Les PM du Cameroun depuis 1982:

Bello Bouba Maigari: 6 novembre 1982-22 août 1983

Luc Ayang: 22 août 1983-25 janvier 1984

Poste vacant: 25 janvier 1984-26 avril 1991

Sadou Hayatou: 26 avril 1991-9 avril 1992

Simon Achidi Achu: 9 avril 1992-19 septembre 1996

Peter Mafany Musonge: 19 septembre 1996-8 décembre 2004

Ephraim Inoni: 8 décembre 2004-30 juin 2009

Philémon Yang: 30 juin 2009 en fonction


Focal: Philémon entre le ‘yin’ et le ‘yang’

Yunji Yang n'est pas une divinité chinoise comme son nom tendrait à le faire croire.
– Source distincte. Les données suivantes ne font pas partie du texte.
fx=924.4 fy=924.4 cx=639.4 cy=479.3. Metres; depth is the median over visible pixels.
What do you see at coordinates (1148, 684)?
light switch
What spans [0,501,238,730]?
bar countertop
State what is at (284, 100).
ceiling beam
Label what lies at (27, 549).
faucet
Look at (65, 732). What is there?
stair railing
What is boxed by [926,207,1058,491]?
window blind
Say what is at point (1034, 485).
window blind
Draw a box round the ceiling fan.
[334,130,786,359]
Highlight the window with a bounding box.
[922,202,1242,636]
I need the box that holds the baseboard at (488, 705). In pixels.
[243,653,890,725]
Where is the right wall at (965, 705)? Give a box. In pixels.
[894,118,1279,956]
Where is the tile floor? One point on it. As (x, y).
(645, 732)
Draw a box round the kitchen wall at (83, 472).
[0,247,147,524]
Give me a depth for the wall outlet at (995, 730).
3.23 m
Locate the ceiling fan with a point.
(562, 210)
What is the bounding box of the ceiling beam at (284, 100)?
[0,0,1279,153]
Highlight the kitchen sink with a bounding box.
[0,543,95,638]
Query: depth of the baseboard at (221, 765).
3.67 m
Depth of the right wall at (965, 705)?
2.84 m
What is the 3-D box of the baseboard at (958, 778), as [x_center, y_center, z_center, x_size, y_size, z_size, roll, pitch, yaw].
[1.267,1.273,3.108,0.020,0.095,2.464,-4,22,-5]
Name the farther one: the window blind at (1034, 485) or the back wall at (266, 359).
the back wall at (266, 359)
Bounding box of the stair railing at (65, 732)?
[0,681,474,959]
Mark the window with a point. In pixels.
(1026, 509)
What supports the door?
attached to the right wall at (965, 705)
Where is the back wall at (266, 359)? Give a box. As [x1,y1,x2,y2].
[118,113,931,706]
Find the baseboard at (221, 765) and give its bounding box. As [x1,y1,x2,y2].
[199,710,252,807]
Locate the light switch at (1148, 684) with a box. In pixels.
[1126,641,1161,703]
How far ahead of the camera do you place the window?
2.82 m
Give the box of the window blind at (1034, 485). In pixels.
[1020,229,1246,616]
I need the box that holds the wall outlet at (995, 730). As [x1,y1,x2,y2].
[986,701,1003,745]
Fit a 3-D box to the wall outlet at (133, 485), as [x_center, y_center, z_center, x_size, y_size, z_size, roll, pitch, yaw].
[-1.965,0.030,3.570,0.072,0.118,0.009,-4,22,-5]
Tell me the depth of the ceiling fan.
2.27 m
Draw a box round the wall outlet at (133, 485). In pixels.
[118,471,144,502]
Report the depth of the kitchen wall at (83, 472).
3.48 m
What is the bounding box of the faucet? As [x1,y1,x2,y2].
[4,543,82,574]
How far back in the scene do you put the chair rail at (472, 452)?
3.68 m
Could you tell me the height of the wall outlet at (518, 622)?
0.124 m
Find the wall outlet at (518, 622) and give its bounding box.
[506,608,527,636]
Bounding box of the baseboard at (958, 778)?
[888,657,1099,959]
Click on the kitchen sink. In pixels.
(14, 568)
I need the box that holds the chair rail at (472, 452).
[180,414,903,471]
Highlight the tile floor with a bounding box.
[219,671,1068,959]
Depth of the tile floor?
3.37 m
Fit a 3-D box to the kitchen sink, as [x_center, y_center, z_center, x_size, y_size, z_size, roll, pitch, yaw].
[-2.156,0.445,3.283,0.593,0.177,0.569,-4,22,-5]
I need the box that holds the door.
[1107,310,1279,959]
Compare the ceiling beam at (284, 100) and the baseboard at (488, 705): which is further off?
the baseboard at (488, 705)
La preuve de sa "camerounité" c'est qu'il s'appelle Philémon. On le croit chef de gouvernement, dans le civil Philémon Yunji Yang est le premier ministre camerounais. Mais il serait difficile de le reconnaître sur une photo, tellement l'homme apparaît transparent dans une fonction vidée de sa substance. Difficile de cataloguer ce magistrat et diplomate, tellement l'homme semble issu d'une galaxie étrangère à notre système solaire, et ce n'est pas son principal collaborateur, Louis Paul Motaze qui se gênerait pour lui reconnaître un visage d'homme au sein de la nébuleuse du pays organisateur...
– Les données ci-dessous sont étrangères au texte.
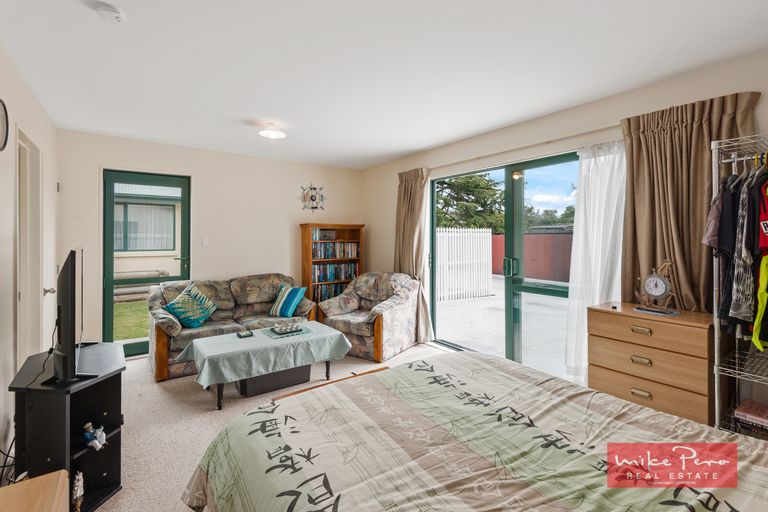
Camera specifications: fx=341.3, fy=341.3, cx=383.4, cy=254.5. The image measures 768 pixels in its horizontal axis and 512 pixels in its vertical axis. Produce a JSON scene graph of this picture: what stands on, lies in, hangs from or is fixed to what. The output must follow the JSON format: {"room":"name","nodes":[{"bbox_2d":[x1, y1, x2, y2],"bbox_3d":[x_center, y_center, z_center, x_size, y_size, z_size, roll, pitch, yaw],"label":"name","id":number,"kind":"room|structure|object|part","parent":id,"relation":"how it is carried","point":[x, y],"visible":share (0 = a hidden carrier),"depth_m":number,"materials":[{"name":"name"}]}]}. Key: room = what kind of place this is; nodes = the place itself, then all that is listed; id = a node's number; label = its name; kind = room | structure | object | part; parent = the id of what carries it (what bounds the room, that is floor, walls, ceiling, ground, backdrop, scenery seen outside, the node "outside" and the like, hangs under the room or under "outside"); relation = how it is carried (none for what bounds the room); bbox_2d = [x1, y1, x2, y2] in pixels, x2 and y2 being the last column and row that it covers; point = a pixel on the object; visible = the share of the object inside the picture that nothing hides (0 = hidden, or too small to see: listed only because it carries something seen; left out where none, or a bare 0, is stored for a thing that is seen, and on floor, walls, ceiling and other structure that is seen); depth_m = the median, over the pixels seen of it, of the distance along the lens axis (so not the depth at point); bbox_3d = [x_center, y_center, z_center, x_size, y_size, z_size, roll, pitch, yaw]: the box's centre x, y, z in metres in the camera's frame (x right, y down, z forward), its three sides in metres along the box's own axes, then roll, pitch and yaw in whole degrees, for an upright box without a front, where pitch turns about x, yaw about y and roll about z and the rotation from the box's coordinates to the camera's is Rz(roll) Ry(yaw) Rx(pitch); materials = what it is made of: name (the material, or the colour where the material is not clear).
{"room":"bedroom","nodes":[
{"label":"bedroom","id":0,"kind":"room"},
{"bbox_2d":[0,45,58,476],"bbox_3d":[-1.834,-0.006,1.306,0.162,2.475,5.306,-1,1,-36],"label":"left wall","id":1,"kind":"structure","parent":0,"point":[12,163],"depth_m":2.10,"materials":[{"name":"beige paint"}]},
{"bbox_2d":[0,98,8,152],"bbox_3d":[-2.117,-0.724,1.852,0.043,0.305,0.325,-1,1,-36],"label":"wall clock","id":2,"kind":"object","parent":1,"relation":"attached to","point":[2,112],"visible":1,"depth_m":1.93,"materials":[{"name":"black"}]},
{"bbox_2d":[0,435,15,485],"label":"cables","id":3,"kind":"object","parent":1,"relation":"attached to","point":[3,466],"visible":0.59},
{"bbox_2d":[15,129,44,360],"bbox_3d":[-2.736,0.218,2.580,0.161,2.153,0.856,-1,1,-36],"label":"door","id":4,"kind":"structure","parent":1,"relation":"in","point":[20,230],"depth_m":2.69,"materials":[{"name":"white paint"}]},
{"bbox_2d":[38,146,58,348],"bbox_3d":[-3.003,0.171,3.116,0.108,2.067,0.787,-1,1,-36],"label":"white door","id":5,"kind":"structure","parent":1,"relation":"in","point":[47,288],"depth_m":2.98,"materials":[{"name":"white paint"}]},
{"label":"door handle","id":6,"kind":"part","parent":5,"relation":"part of","materials":[{"name":"silver metal"}]},
{"bbox_2d":[57,128,363,354],"bbox_3d":[-1.855,-0.100,4.604,3.759,2.470,0.184,-1,1,-36],"label":"back wall","id":7,"kind":"structure","parent":0,"point":[119,157],"depth_m":4.31,"materials":[{"name":"paint"}]},
{"bbox_2d":[102,169,190,357],"bbox_3d":[-2.756,0.104,4.006,0.847,2.084,0.134,-1,1,-36],"label":"glass door","id":8,"kind":"structure","parent":7,"relation":"in","point":[110,221],"depth_m":3.90,"materials":[{"name":"glass"}]},
{"bbox_2d":[201,236,209,246],"bbox_3d":[-2.182,-0.162,4.177,0.078,0.119,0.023,-1,1,-36],"label":"light switch","id":9,"kind":"object","parent":7,"relation":"attached to","point":[205,242],"visible":0.97,"depth_m":4.17,"materials":[{"name":"white plastic"}]},
{"bbox_2d":[299,183,325,211],"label":"wall decoration","id":10,"kind":"object","parent":7,"relation":"attached to","point":[311,196],"visible":1,"depth_m":5.00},
{"bbox_2d":[93,341,449,511],"bbox_3d":[-0.155,1.233,2.151,3.961,0.103,5.650,-1,1,-36],"label":"floor","id":11,"kind":"structure","parent":0,"point":[145,373],"depth_m":2.45,"materials":[{"name":"beige carpet"}]},
{"bbox_2d":[0,469,67,511],"bbox_3d":[-0.955,0.960,0.635,0.464,0.570,0.790,-1,1,-36],"label":"wooden table","id":12,"kind":"object","parent":11,"relation":"on","point":[38,478],"visible":0.99,"depth_m":0.96,"materials":[{"name":"brown wood"}]},
{"bbox_2d":[9,343,123,511],"bbox_3d":[-1.682,0.911,1.839,0.407,0.633,0.851,-1,1,-36],"label":"tv stand","id":13,"kind":"object","parent":11,"relation":"on","point":[111,409],"visible":0.79,"depth_m":1.70,"materials":[{"name":"black wood"}]},
{"bbox_2d":[47,249,98,383],"bbox_3d":[-1.691,0.296,1.886,0.233,0.639,0.883,-1,1,-36],"label":"television","id":14,"kind":"object","parent":13,"relation":"on","point":[71,266],"visible":0.99,"depth_m":1.64,"materials":[{"name":"black plastic"}]},
{"bbox_2d":[71,471,83,511],"bbox_3d":[-1.476,1.150,1.639,0.056,0.215,0.096,-1,1,-36],"label":"figurine","id":15,"kind":"object","parent":13,"relation":"in","point":[78,493],"visible":0.99,"depth_m":1.63,"materials":[{"name":"white"}]},
{"bbox_2d":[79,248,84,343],"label":"television antenna","id":16,"kind":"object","parent":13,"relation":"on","point":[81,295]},
{"bbox_2d":[83,421,106,450],"bbox_3d":[-1.462,0.911,1.727,0.092,0.120,0.082,0,1,9],"label":"figurine","id":17,"kind":"object","parent":13,"relation":"in","point":[89,424],"visible":0.99,"depth_m":1.71,"materials":[{"name":"white ceramic"}]},
{"bbox_2d":[147,273,315,381],"bbox_3d":[-1.696,0.719,3.941,1.730,0.854,0.886,-1,1,-36],"label":"sofa","id":18,"kind":"object","parent":11,"relation":"on","point":[173,329],"visible":0.54,"depth_m":3.74,"materials":[{"name":"fabric"}]},
{"bbox_2d":[162,281,217,327],"bbox_3d":[-2.035,0.534,3.611,0.328,0.419,0.473,0,1,21],"label":"cushion","id":19,"kind":"object","parent":18,"relation":"on","point":[178,314],"visible":0.99,"depth_m":3.53,"materials":[{"name":"teal fabric"}]},
{"bbox_2d":[269,285,306,317],"bbox_3d":[-1.157,0.551,4.108,0.395,0.346,0.268,0,1,27],"label":"striped cushion","id":20,"kind":"object","parent":18,"relation":"on","point":[292,305],"visible":1,"depth_m":4.03,"materials":[{"name":"teal fabric"}]},
{"bbox_2d":[176,321,351,408],"bbox_3d":[-1.051,0.962,3.106,1.350,0.421,0.795,-1,1,-36],"label":"coffee table","id":21,"kind":"object","parent":11,"relation":"on","point":[218,396],"visible":0.8,"depth_m":2.85,"materials":[{"name":"fabric"}]},
{"bbox_2d":[174,320,352,388],"bbox_3d":[-1.057,0.876,3.135,1.349,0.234,0.828,-1,1,-36],"label":"tablecloth","id":22,"kind":"object","parent":21,"relation":"on","point":[197,347],"visible":0.89,"depth_m":2.85,"materials":[{"name":"fabric"}]},
{"bbox_2d":[236,330,252,337],"bbox_3d":[-1.258,0.715,3.087,0.121,0.030,0.112,-1,1,-36],"label":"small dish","id":23,"kind":"object","parent":22,"relation":"on","point":[245,335],"visible":0.98,"depth_m":3.06,"materials":[{"name":"black"}]},
{"bbox_2d":[260,323,310,338],"bbox_3d":[-0.933,0.721,3.235,0.382,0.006,0.361,-1,1,-36],"label":"placemat","id":24,"kind":"object","parent":22,"relation":"on","point":[269,333],"visible":0.75,"depth_m":3.18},
{"bbox_2d":[271,321,301,334],"bbox_3d":[-0.907,0.679,3.198,0.244,0.064,0.198,-1,1,-36],"label":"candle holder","id":25,"kind":"object","parent":24,"relation":"on","point":[289,327],"visible":0.99,"depth_m":3.16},
{"bbox_2d":[237,364,311,397],"bbox_3d":[-1.008,1.060,3.117,0.621,0.247,0.383,-1,1,-36],"label":"storage box","id":26,"kind":"object","parent":11,"relation":"on","point":[304,369],"visible":0.56,"depth_m":2.94,"materials":[{"name":"black"}]},
{"bbox_2d":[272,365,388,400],"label":"bed frame","id":27,"kind":"object","parent":11,"relation":"on","point":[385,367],"visible":0.13,"depth_m":2.28,"materials":[{"name":"brown wood"}]},
{"bbox_2d":[300,222,363,318],"bbox_3d":[-0.757,0.328,5.069,0.859,1.560,0.347,-1,1,-36],"label":"bookcase","id":28,"kind":"object","parent":11,"relation":"on","point":[308,226],"visible":0.55,"depth_m":4.96,"materials":[{"name":"brown wood"}]},
{"bbox_2d":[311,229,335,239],"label":"book row","id":29,"kind":"object","parent":28,"relation":"in","point":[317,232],"visible":0.92,"depth_m":5.03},
{"bbox_2d":[314,282,348,302],"bbox_3d":[-0.791,0.582,5.099,0.712,0.289,0.208,-1,1,-36],"label":"book row","id":30,"kind":"object","parent":28,"relation":"in","point":[325,294],"visible":0.45,"depth_m":4.98,"materials":[{"name":"paper"}]},
{"bbox_2d":[312,262,357,282],"bbox_3d":[-0.778,0.256,5.205,0.772,0.238,0.201,-1,1,-36],"label":"book row","id":31,"kind":"object","parent":28,"relation":"in","point":[338,276],"visible":0.72,"depth_m":5.12,"materials":[{"name":"paper"}]},
{"bbox_2d":[312,241,358,259],"bbox_3d":[-0.756,-0.079,5.178,0.790,0.241,0.211,-1,1,-36],"label":"book row","id":32,"kind":"object","parent":28,"relation":"in","point":[328,256],"visible":0.83,"depth_m":5.10,"materials":[{"name":"paper"}]},
{"bbox_2d":[319,271,421,361],"bbox_3d":[-0.139,0.688,4.217,0.967,0.899,0.926,1,1,34],"label":"armchair","id":33,"kind":"object","parent":11,"relation":"on","point":[364,330],"visible":0.91,"depth_m":3.98,"materials":[{"name":"fabric"}]},
{"bbox_2d":[181,352,767,511],"bbox_3d":[0.468,0.742,0.994,1.846,0.942,2.258,-1,1,-36],"label":"bed","id":34,"kind":"object","parent":11,"relation":"on","point":[663,417],"visible":0.99,"depth_m":1.16,"materials":[{"name":"fabric"}]},
{"bbox_2d":[587,301,714,426],"bbox_3d":[1.762,0.780,2.240,0.435,0.818,0.655,-1,1,-36],"label":"chest of drawers","id":35,"kind":"object","parent":11,"relation":"on","point":[601,336],"visible":0.73,"depth_m":2.07,"materials":[{"name":"brown wood"}]},
{"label":"drawer pull","id":36,"kind":"part","parent":35,"relation":"part of","materials":[{"name":"gold metal"}]},
{"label":"drawer pull","id":37,"kind":"part","parent":35,"relation":"part of","materials":[{"name":"gold metal"}]},
{"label":"drawer handle","id":38,"kind":"part","parent":35,"relation":"part of","materials":[{"name":"gold metal"}]},
{"bbox_2d":[634,260,678,314],"bbox_3d":[1.761,0.203,2.207,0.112,0.335,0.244,-1,1,-36],"label":"clock","id":39,"kind":"object","parent":35,"relation":"on","point":[651,278],"visible":0.99,"depth_m":2.18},
{"bbox_2d":[709,134,767,436],"bbox_3d":[2.132,0.290,1.645,0.585,1.820,0.822,-1,1,-36],"label":"clothes rack","id":40,"kind":"object","parent":11,"relation":"on","point":[735,158],"visible":0.8,"depth_m":1.86,"materials":[{"name":"silver metal"}]},
{"bbox_2d":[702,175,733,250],"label":"shirt","id":41,"kind":"object","parent":40,"relation":"hanging from","point":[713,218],"visible":0.37,"depth_m":1.86,"materials":[{"name":"fabric"}]},
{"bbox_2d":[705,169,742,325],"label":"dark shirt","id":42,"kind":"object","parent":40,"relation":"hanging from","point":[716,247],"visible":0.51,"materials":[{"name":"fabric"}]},
{"bbox_2d":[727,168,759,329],"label":"patterned shirt","id":43,"kind":"object","parent":40,"relation":"hanging from","point":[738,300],"visible":0.66,"depth_m":1.74,"materials":[{"name":"fabric"}]},
{"bbox_2d":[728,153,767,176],"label":"clothes hangers","id":44,"kind":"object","parent":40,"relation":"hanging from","point":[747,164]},
{"bbox_2d":[734,399,767,431],"bbox_3d":[2.044,0.871,1.821,0.205,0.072,0.229,-1,1,-36],"label":"book stack","id":45,"kind":"object","parent":40,"relation":"on","point":[765,415],"visible":0.96,"depth_m":1.82,"materials":[{"name":"paper"}]},
{"bbox_2d":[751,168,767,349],"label":"jersey","id":46,"kind":"object","parent":40,"relation":"hanging from","point":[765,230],"visible":0.91,"depth_m":1.67,"materials":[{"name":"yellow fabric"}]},
{"bbox_2d":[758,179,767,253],"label":"red shirt","id":47,"kind":"object","parent":40,"relation":"hanging from","point":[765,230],"visible":0.95,"depth_m":1.67,"materials":[{"name":"red fabric"}]},
{"bbox_2d":[0,0,767,168],"bbox_3d":[-0.139,-1.308,2.391,3.817,0.115,5.721,-1,1,-36],"label":"ceiling","id":48,"kind":"structure","parent":0,"point":[400,150],"depth_m":2.23,"materials":[{"name":"white paint"}]},
{"bbox_2d":[95,2,125,22],"bbox_3d":[-1.400,-1.232,1.745,0.128,0.040,0.128,-1,1,-36],"label":"smoke detector","id":49,"kind":"object","parent":48,"relation":"attached to","point":[111,9],"visible":0.98,"depth_m":1.72,"materials":[{"name":"white plastic"}]},
{"bbox_2d":[258,122,286,138],"bbox_3d":[-1.117,-1.240,3.422,0.255,0.106,0.257,-1,1,-36],"label":"ceiling light","id":50,"kind":"object","parent":48,"relation":"attached to","point":[269,133],"visible":1,"depth_m":3.37,"materials":[{"name":"white glass"}]},
{"bbox_2d":[360,45,767,403],"bbox_3d":[1.479,-0.069,3.284,0.182,2.461,5.460,-1,1,-36],"label":"right wall","id":51,"kind":"structure","parent":0,"point":[767,103],"depth_m":3.05,"materials":[{"name":"beige paint"}]},
{"bbox_2d":[395,166,434,344],"bbox_3d":[0.368,0.013,4.384,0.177,2.213,0.653,-1,1,-36],"label":"curtain","id":52,"kind":"object","parent":51,"relation":"attached to","point":[415,187],"visible":0.78,"depth_m":4.34,"materials":[{"name":"beige fabric"}]},
{"bbox_2d":[430,151,578,378],"bbox_3d":[1.256,0.126,3.579,0.120,2.073,2.018,-1,1,-36],"label":"sliding glass door","id":53,"kind":"structure","parent":51,"relation":"in","point":[543,291],"depth_m":3.57,"materials":[{"name":"glass"}]},
{"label":"door handle","id":54,"kind":"part","parent":53,"relation":"part of","materials":[{"name":"green metal"}]},
{"bbox_2d":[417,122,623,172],"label":"curtain rod","id":55,"kind":"object","parent":51,"relation":"attached to","point":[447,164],"visible":0.74,"depth_m":3.17,"materials":[{"name":"metal"}]},
{"bbox_2d":[564,140,628,385],"bbox_3d":[1.723,0.118,2.707,0.148,1.982,0.529,-1,1,-36],"label":"sheer curtain","id":56,"kind":"object","parent":51,"relation":"attached to","point":[582,241],"visible":0.6,"depth_m":2.76,"materials":[{"name":"white fabric"}]},
{"bbox_2d":[620,92,760,312],"bbox_3d":[2.001,0.030,2.303,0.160,2.076,0.754,-1,1,-36],"label":"brown curtain","id":57,"kind":"object","parent":51,"relation":"attached to","point":[636,167],"visible":0.6,"depth_m":2.33,"materials":[{"name":"fabric"}]},
{"label":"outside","id":58,"kind":"structure","parent":0,"visible":0},
{"bbox_2d":[113,299,148,341],"label":"lawn","id":59,"kind":"structure","parent":58,"point":[133,335],"depth_m":5.99,"materials":[{"name":"green plant"}]},
{"bbox_2d":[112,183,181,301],"label":"neighboring house","id":60,"kind":"structure","parent":58,"point":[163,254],"depth_m":8.69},
{"bbox_2d":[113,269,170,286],"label":"pipes","id":61,"kind":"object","parent":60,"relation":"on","point":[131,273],"visible":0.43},
{"bbox_2d":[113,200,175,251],"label":"house window","id":62,"kind":"structure","parent":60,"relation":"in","point":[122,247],"depth_m":8.73,"materials":[{"name":"glass"}]},
{"bbox_2d":[435,276,570,375],"label":"patio","id":63,"kind":"structure","parent":58,"point":[454,332],"depth_m":5.49,"materials":[{"name":"grey concrete"}]},
{"label":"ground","id":64,"kind":"structure","parent":58,"visible":0},
{"bbox_2d":[434,227,494,301],"bbox_3d":[1.583,0.207,8.349,2.917,1.761,0.125,-1,1,-36],"label":"white fence","id":65,"kind":"object","parent":64,"relation":"on","point":[490,236],"visible":0.76,"depth_m":8.58,"materials":[{"name":"white plastic"}]},
{"bbox_2d":[433,173,505,230],"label":"tree","id":66,"kind":"object","parent":64,"relation":"on","point":[475,185],"visible":0.37,"materials":[{"name":"green plant"}]},
{"bbox_2d":[491,230,572,282],"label":"red fence","id":67,"kind":"object","parent":64,"relation":"on","point":[532,270],"visible":0.41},
{"bbox_2d":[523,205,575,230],"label":"tree","id":68,"kind":"object","parent":64,"relation":"on","point":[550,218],"visible":0.31,"materials":[{"name":"green plant"}]}
]}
Il y a eu le dramatique épisode d’Inoni Ephraïm qui croit toujours naïvement que le président Biya va l'élargir parce qu'il n'a "rien fait". Et voici Philémon Yang, ancien ministre sous Ahmadou Ahidjo. Mais qui s'en souvient ? Voilà ce qu'un confrère écrit sur lui : «... pondéré, on dit de lui qu'il est transparent et ne fait pas preuve d'assez d'autorité. Très soumis, Philémon Yang prend très peu d'initiatives et ne fait, en général, que ce que lui demande son patron. Rien de consistant à mettre à son actif.» De toutes les façons, son leadership terne sur les membres du gouvernement mais surtout son incapacité à juguler le chômage comme ses prédécesseurs, en fait un "bon" premier ministre. Louis Paul Motaze peut donc claironner. Le secrétaire général des services du premier ministre aurait, selon Mutations, " été investi d'une mission lorsqu'il a été nommé : celle de le surveiller dans son action. C'est une attribution non écrite. Il est dans les habitudes du chef de l'Etat de nommer à côté d'un pouvoir formel un contre-pouvoir informel, qui lui rend directement compte. Cela s'appelle aussi diviser pour mieux régner ". Jamais premier ministre n'a chaussé des bottes aussi inconfortables. Il préfère raser les murs pour ne pas faire des vagues. Les coups de tête présidentiels sont réputés redoutables. Comme les autres, Yang préfère avaler les couleuvres, inaugurer les chrysanthèmes et se faire enjamber allégrement, avec ou sans son consentement. C'est ce qu'on appelle sans doute la méthode du Yin et du Yang.